=== Your instructions ===
All lines with the word "font" must be pulled from the entries below.
⁂
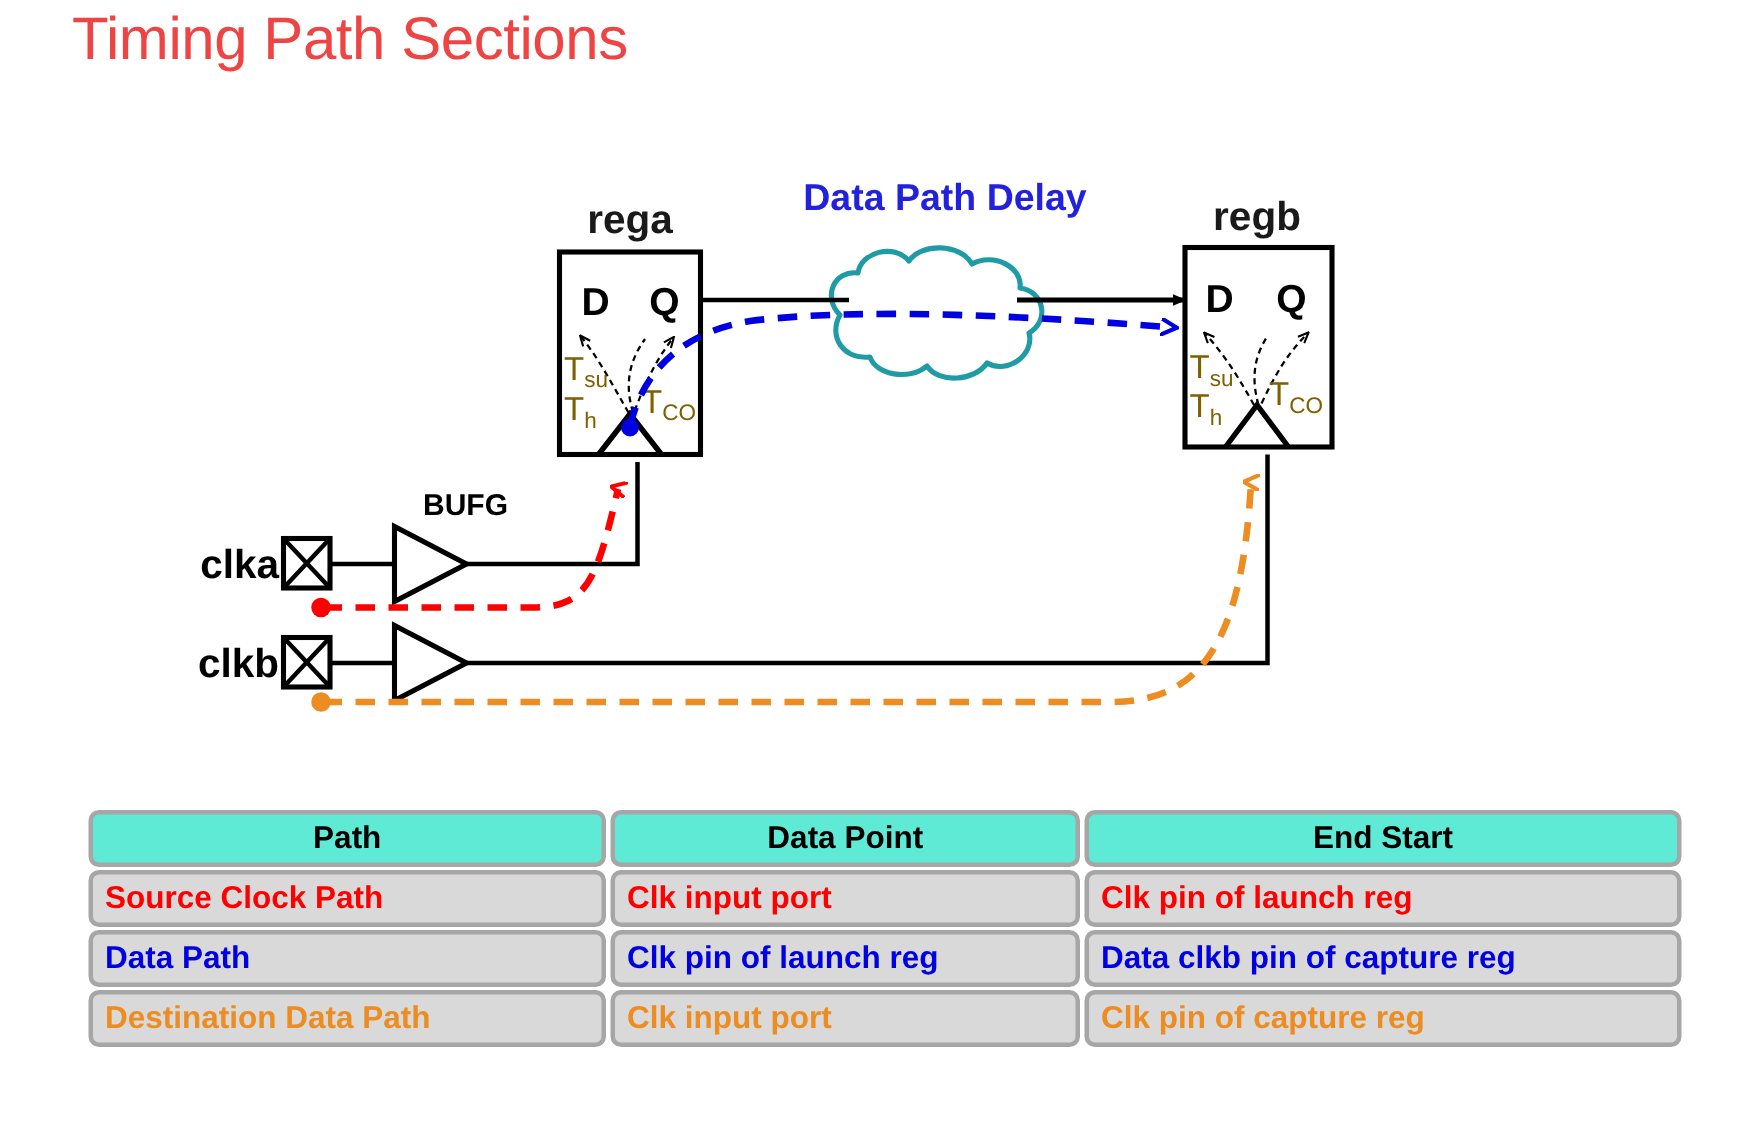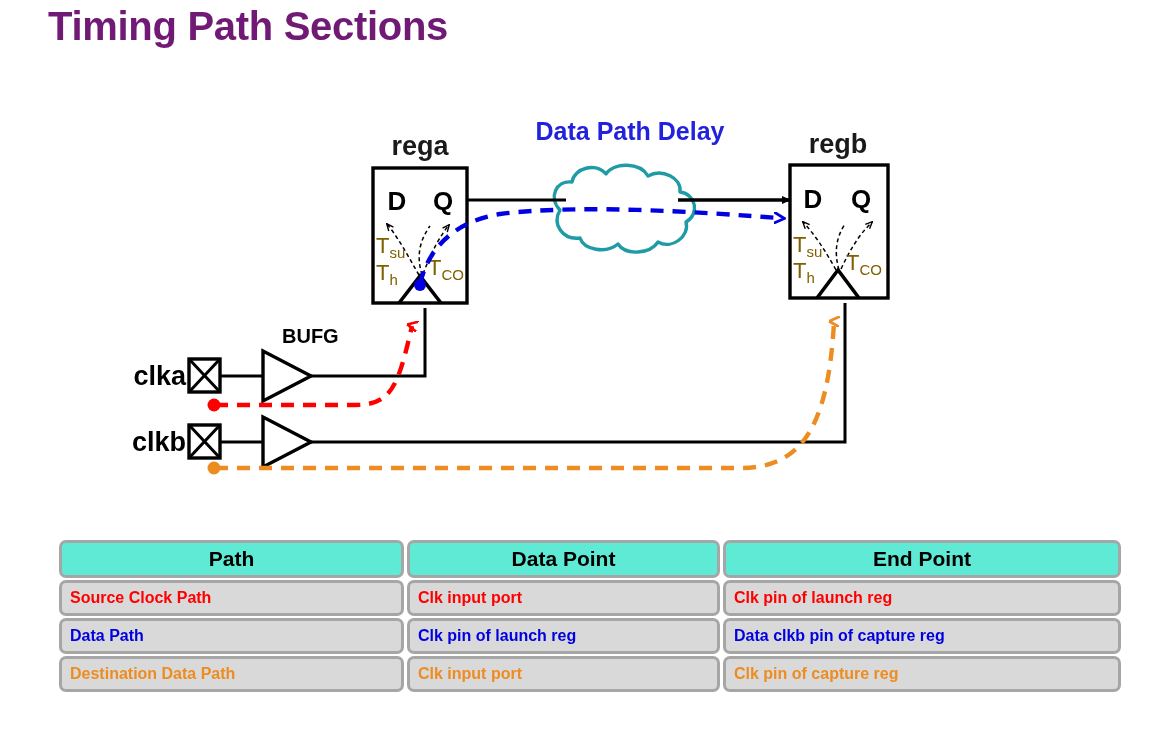--- a/index.html
+++ b/index.html
@@ -13,22 +13,22 @@
     height: 751px;
     position: relative;
     overflow: hidden;
     font-family: "Liberation Sans", sans-serif;
   }
   #page-title {
     position: absolute;
     left: 48px;
     top: 4px;
     font-size: 40px;
-    font-weight: bold;
-    color: #701a75;
+    font-weight: normal;
+    color: #ef4444;
     letter-spacing: -0.3px;
     white-space: nowrap;
   }
   #diagram-wrap {
     position: absolute;
     left: 0;
     top: 100px;
     width: 955px;
     height: 420px;
   }
@@ -55,21 +55,21 @@
   }
   #path-table thead th {
     background: #5eead4;
     color: #000000;
     font-size: 21px;
     font-weight: bold;
     text-align: center;
   }
   #path-table tbody td {
     background: #D9D9D9;
-    font-size: 16px;
+    font-size: 21px;
     font-weight: bold;
     text-align: left;
     padding-left: 8px;
   }
   .col-path   { width: 345px; }
   .col-start  { width: 313px; }
   .col-end    { width: 398px; }
   .row-src td  { color: #FF0000; }
   .row-data td { color: #0000E0; }
   .row-dst td  { color: #ED8C20; }
@@ -186,21 +186,21 @@
 <table id="path-table">
   <colgroup>
     <col class="col-path">
       <col class="col-start">
       <col class="col-end">
   </colgroup>
   <thead>
     <tr>
       <th>Path</th>
       <th>Data Point</th>
-      <th>End Point</th>
+      <th>End Start</th>
     </tr>
   </thead>
   <tbody>
     <tr class="row-src">
       <td>Source Clock Path</td>
       <td>Clk input port</td>
       <td>Clk pin of launch reg</td>
     </tr>
     <tr class="row-data">
       <td>Data Path</td>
⁂
=== Reply ===
     font-family: "Liberation Sans", sans-serif;
     font-size: 40px;
-    font-weight: bold;
+    font-weight: normal;
     font-size: 21px;
     font-weight: bold;
-    font-size: 16px;
+    font-size: 21px;
     font-weight: bold;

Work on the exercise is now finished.